_Data block_.
================

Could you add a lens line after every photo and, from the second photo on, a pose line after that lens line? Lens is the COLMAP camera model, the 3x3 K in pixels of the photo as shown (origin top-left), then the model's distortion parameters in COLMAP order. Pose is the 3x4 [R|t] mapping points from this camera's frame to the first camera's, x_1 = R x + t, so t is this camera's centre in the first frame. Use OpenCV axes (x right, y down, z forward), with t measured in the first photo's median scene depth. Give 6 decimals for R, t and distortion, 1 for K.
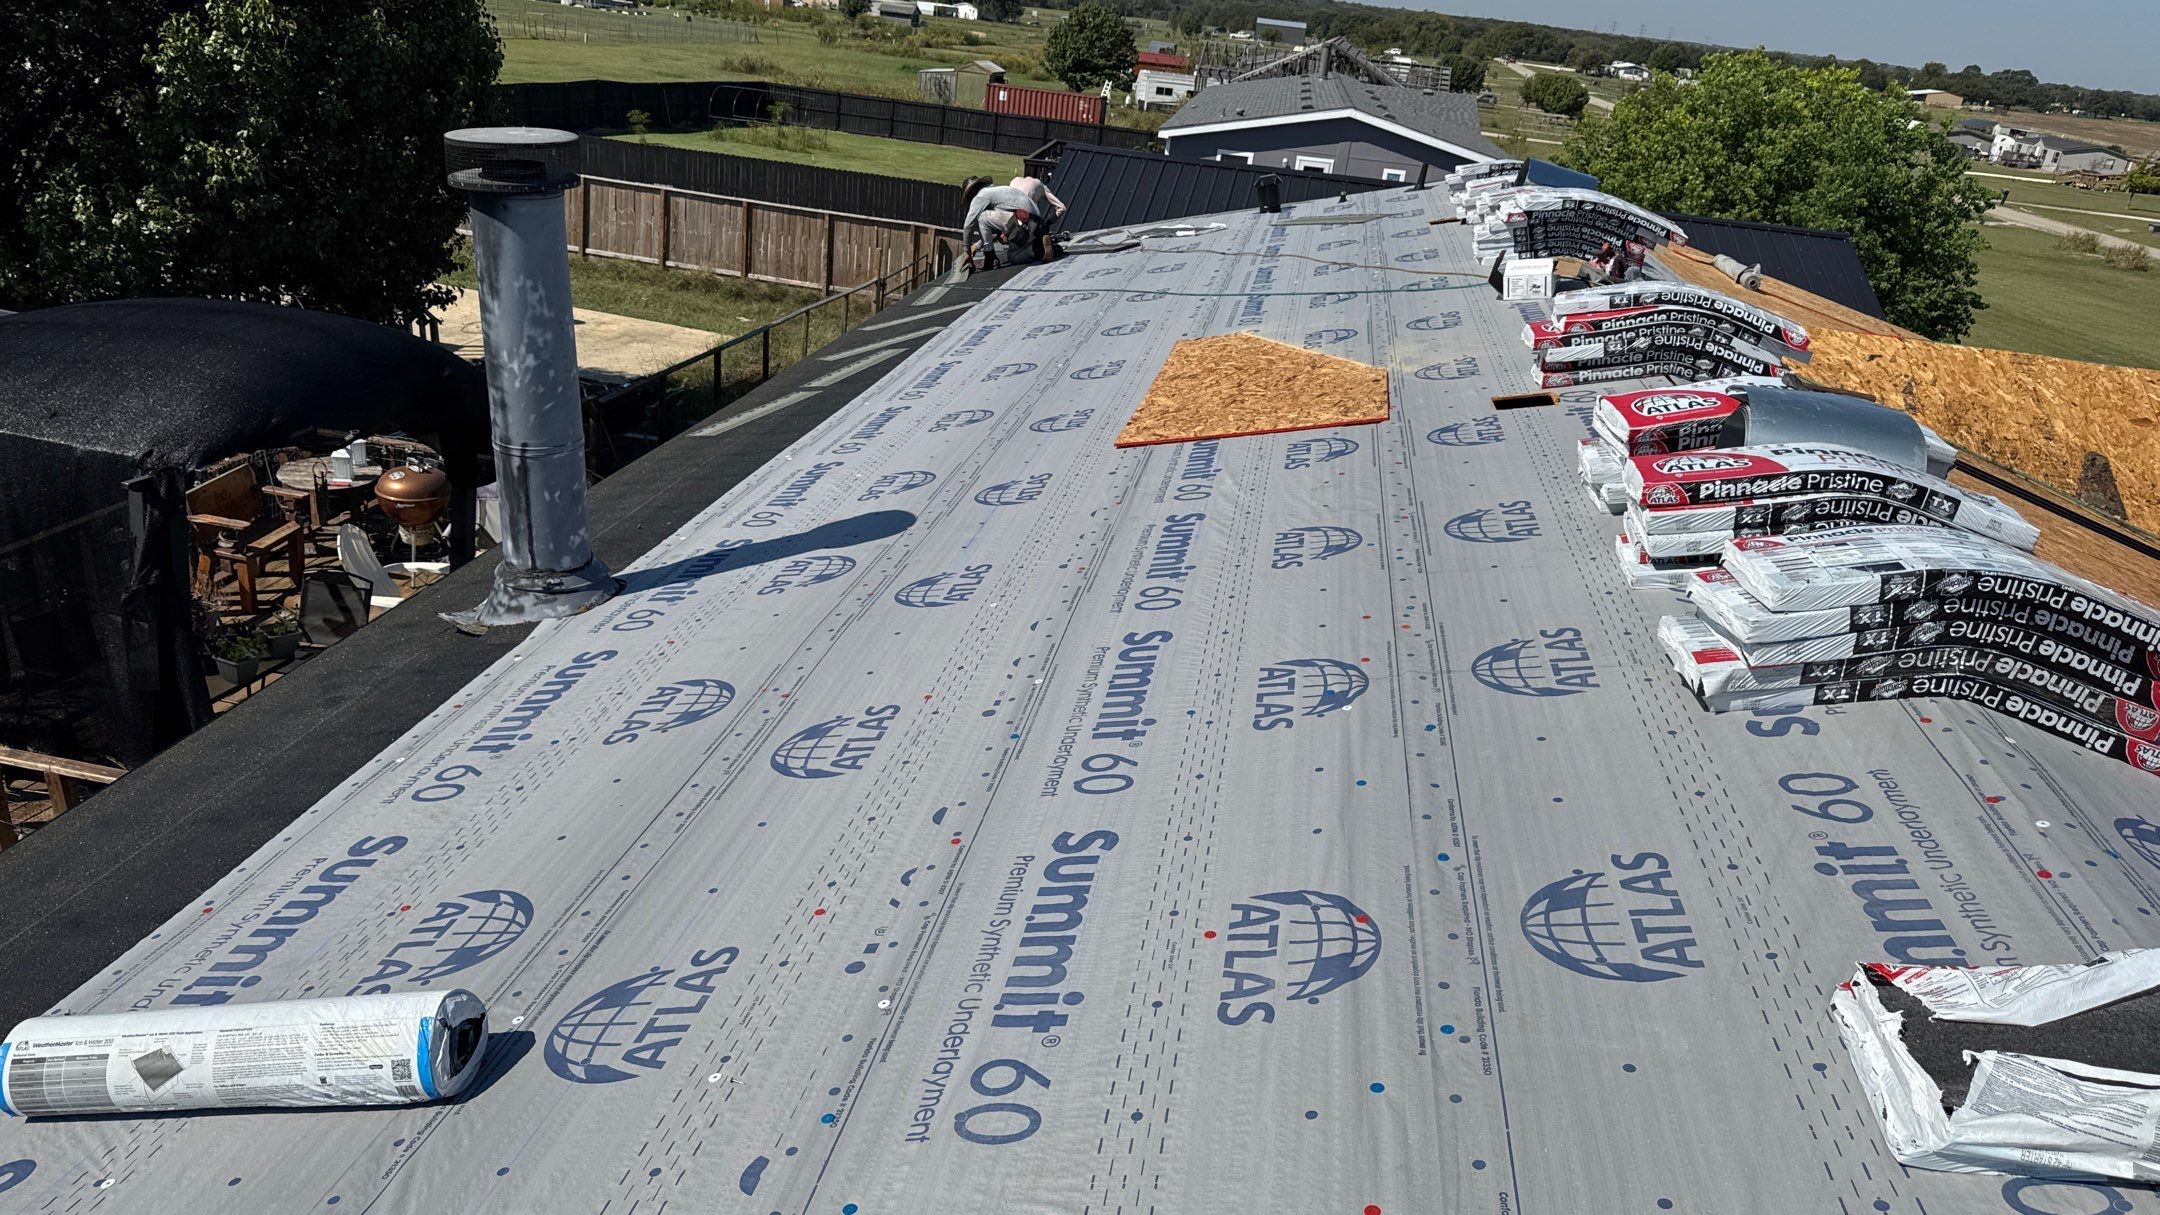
lens RADIAL K [[1530.3, 0, 1080.0], [0, 1530.3, 607.5], [0, 0, 1]] dist [0.066210, -0.077386]
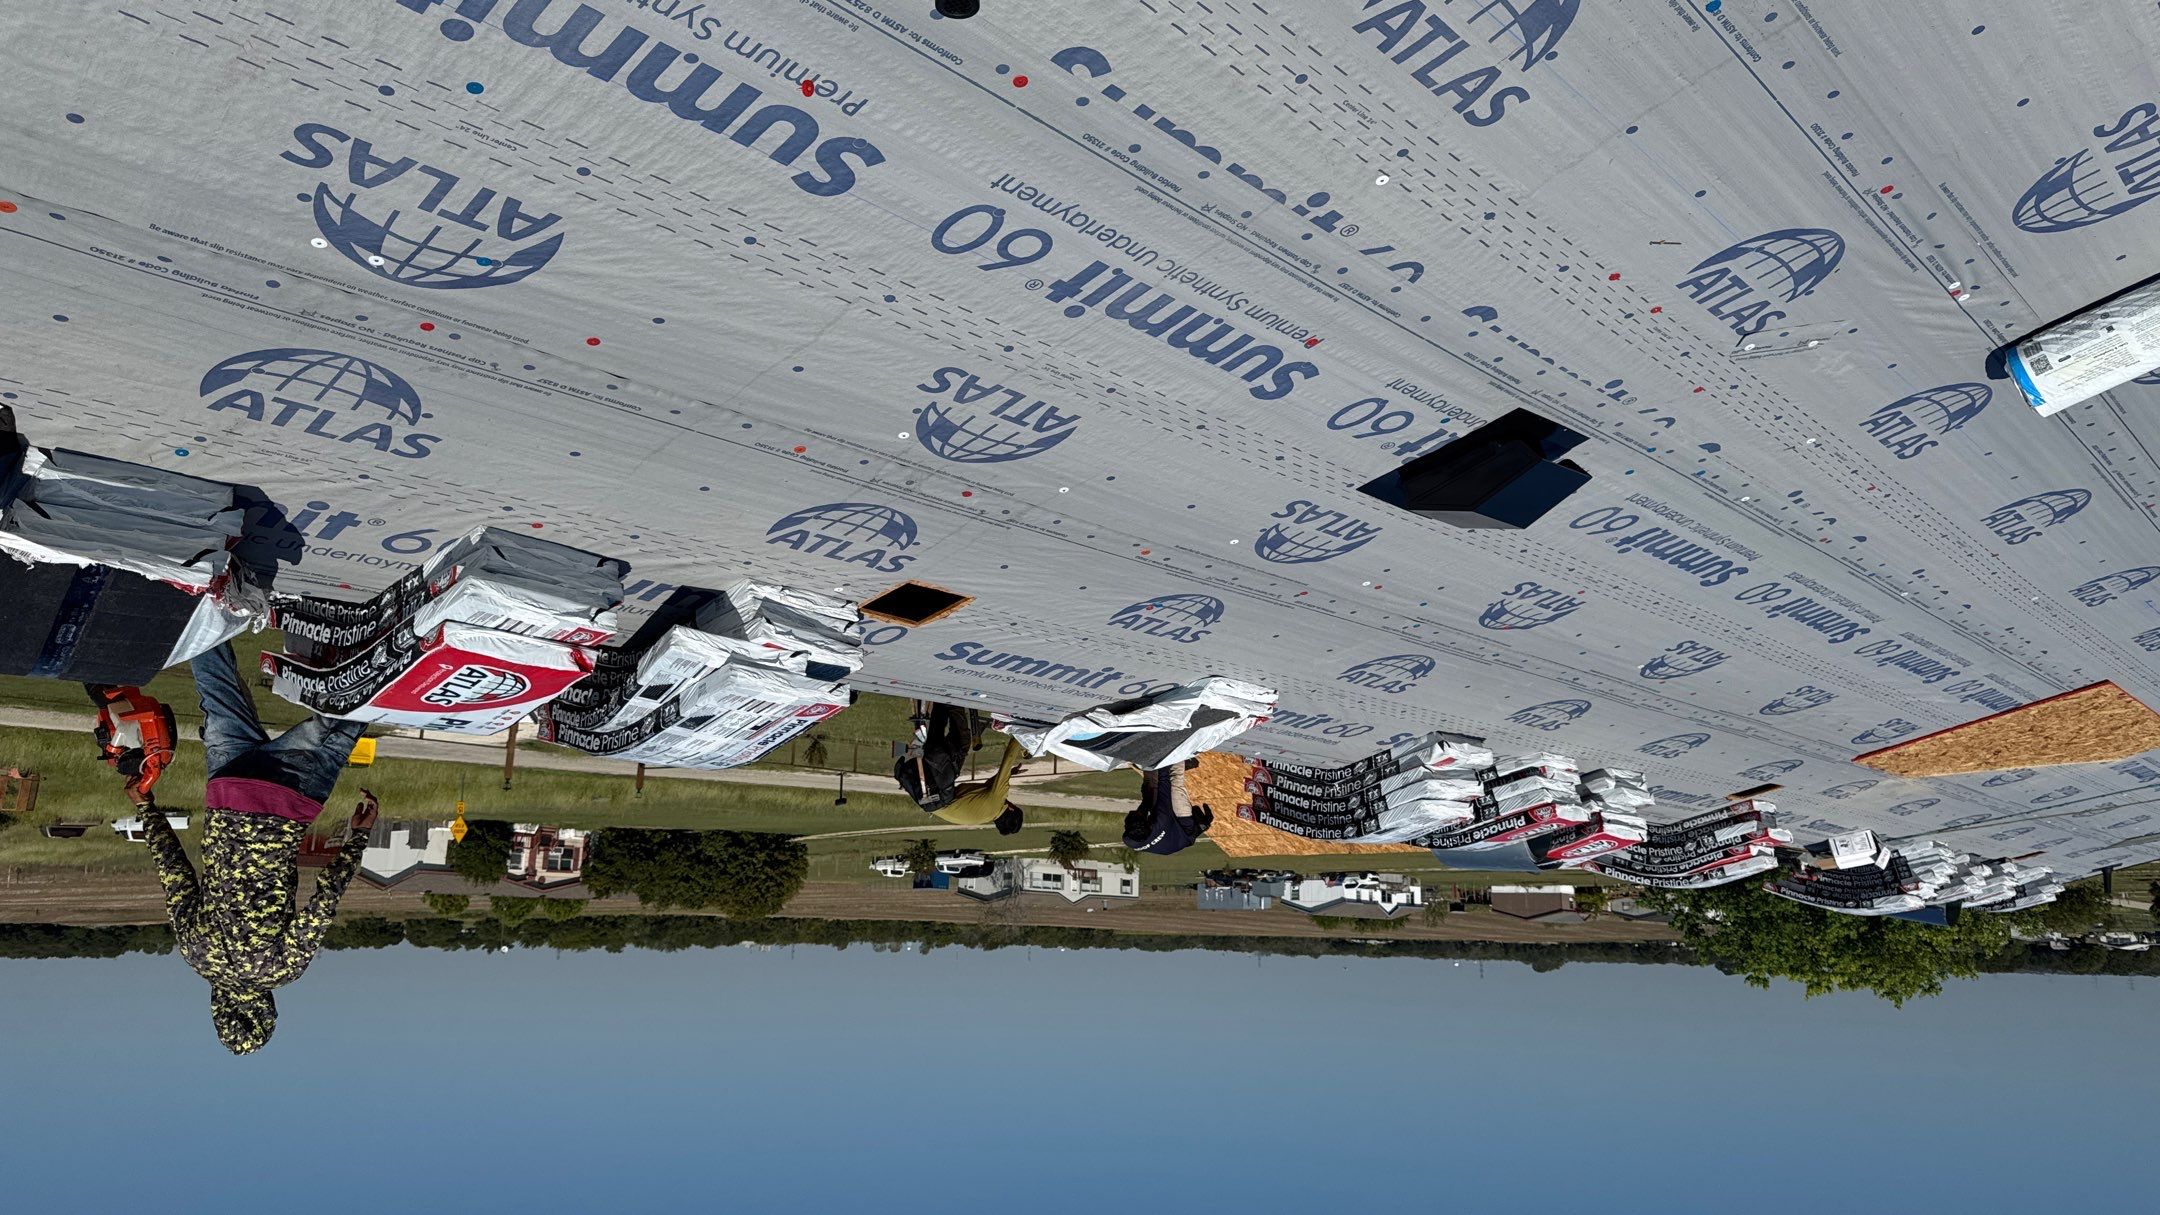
lens RADIAL K [[1530.3, 0, 1080.0], [0, 1530.3, 607.5], [0, 0, 1]] dist [0.066210, -0.077386]
pose [[-0.605151, 0.261213, 0.752037, -0.702886], [-0.341700, -0.938425, 0.050993, 0.252493], [0.719050, -0.226112, 0.657145, -0.401659]]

================

_Work instruction_.
A verbatim copy of the listing, with all pictures removed, is required.

_Task output_.
Could you add a lens line after every photo and, from the second photo on, a pose line after that lens line? Lens is the COLMAP camera model, the 3x3 K in pixels of the photo as shown (origin top-left), then the model's distortion parameters in COLMAP order. Pose is the 3x4 [R|t] mapping points from this camera's frame to the first camera's, x_1 = R x + t, so t is this camera's centre in the first frame. Use OpenCV axes (x right, y down, z forward), with t measured in the first photo's median scene depth. Give 6 decimals for R, t and distortion, 1 for K.
lens RADIAL K [[1530.3, 0, 1080.0], [0, 1530.3, 607.5], [0, 0, 1]] dist [0.066210, -0.077386]
lens RADIAL K [[1530.3, 0, 1080.0], [0, 1530.3, 607.5], [0, 0, 1]] dist [0.066210, -0.077386]
pose [[-0.605151, 0.261213, 0.752037, -0.702886], [-0.341700, -0.938425, 0.050993, 0.252493], [0.719050, -0.226112, 0.657145, -0.401659]]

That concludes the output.